MARKETPLACE’S Sam Eaton joins us to explain. And Sam, tell us what this means, expanding gas.
SAM EATON: Well, it basically comes down to simple physics, Madeleine. As the summer temperatures rise, gasoline expands because of the higher temperatures. Now, that means the amount of energy you get for a gallon of gas that’s hot is a lot less than when that gallon is cold. The problem is, retail gas stations don’t account for that difference in temperature. They sell it according to the national measurement standard, which it seems gasoline has an average temperature of about 60 degrees. And it pretty much does until the delivery truck pumps that gas into tanks, sitting under baking asphalt at the gas station. And once it’s there, it can get up to about 98 degrees before it goes into your car, according to one study.
I talked to Judy Dugan with the Foundation for Taxpayer and Consumer Rights. And she says that 60-degree benchmark for measuring gas in the marketplace is the equivalent of putting a thumb on the scale.
Ms. JUDY DUGAN (Research Director, Foundation for Taxpayer and Consumer Rights): This is what’s caused drivers for years to say, gosh, I get worse gas mileage in the summer, because it’s gasoline that’s being sold in a way that fundamentally works against the consumer and costs you about 50 cents a tankful.
EATON: Now, you add up those extra costs over the entire summer, she says, and US Drivers are paying more than $1.5 billion for gas they’re basically not getting.
BRAND: Now, consumer groups like hers have filed dozens of lawsuits against oil companies and gas retailers, I understand. Do they have a case?

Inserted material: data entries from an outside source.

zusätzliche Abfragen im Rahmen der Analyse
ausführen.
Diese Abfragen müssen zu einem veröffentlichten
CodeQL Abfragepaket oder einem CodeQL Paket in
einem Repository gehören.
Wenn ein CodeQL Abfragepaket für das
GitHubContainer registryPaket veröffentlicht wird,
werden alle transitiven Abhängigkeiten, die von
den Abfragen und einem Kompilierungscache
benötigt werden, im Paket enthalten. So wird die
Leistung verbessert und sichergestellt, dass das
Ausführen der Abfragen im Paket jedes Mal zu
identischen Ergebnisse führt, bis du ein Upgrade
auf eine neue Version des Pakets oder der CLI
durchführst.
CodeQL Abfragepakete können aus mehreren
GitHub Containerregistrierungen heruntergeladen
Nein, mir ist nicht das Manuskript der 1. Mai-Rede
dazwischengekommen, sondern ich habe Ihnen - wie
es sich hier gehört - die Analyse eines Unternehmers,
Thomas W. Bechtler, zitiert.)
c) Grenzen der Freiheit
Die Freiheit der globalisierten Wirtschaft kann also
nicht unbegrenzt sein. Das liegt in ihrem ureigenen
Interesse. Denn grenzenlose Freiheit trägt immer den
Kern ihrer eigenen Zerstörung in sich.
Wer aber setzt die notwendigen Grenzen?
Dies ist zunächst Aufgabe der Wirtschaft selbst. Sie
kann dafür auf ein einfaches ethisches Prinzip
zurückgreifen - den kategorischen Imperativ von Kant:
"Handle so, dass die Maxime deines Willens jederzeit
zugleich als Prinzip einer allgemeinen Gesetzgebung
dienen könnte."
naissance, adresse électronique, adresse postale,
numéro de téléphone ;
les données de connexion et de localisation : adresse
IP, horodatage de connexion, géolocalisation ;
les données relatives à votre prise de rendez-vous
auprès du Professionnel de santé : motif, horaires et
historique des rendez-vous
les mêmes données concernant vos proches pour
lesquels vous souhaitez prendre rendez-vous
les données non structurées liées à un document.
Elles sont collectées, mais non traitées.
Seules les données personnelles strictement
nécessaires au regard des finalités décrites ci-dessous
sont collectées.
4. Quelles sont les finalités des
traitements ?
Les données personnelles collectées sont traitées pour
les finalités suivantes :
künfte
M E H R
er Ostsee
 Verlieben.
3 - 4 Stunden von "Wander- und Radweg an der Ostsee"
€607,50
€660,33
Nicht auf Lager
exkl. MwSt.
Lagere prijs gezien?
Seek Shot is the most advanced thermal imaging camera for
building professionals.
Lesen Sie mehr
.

EATON: Well, it — Madeleine, it depends on which side you’re talking to, of course. The consumers’ groups and several Democrats in Congress say it amounts to deception. They claim fuel distributors are unjustly enriching themselves on this phenomenon.
The solution, they believe, is to mandate the use of equipment that compensates for the temperature swings at the pump.
Now, Canada has been doing this for some time, but it’s easier to mandate there because gas is usually colder than 60 degrees, which means gas stations are actually losing money.
But here in the US, gas retailers argue that the upgrades would be too costly, anywhere from $1500 to $3800 a pump. They say that’s enough to put many independent gas stations out of business. They also say more research is needed, claiming the estimates of over-charging are the result of guesswork.
BRAND: What will happen? Will it get to court?
EATON: Well, this is where Congress comes in, actually. And this could happen before it goes to court. It’s putting pressure on a group called the National Conference on Weights and Measures, which gives final rule on how things are weighed and measured in the marketplace. And this group begins its annual meeting tomorrow in Salt Lake City. The question is whether the conference will cave to pressure from Congress, or whether the change will come from the dozens of consumer lawsuits we were mentioning.
BRAND: Thanks a lot, Sam. That’s Sam Eaton of Public Radio’s daily business show, MARKETPLACE, produced by American Public media.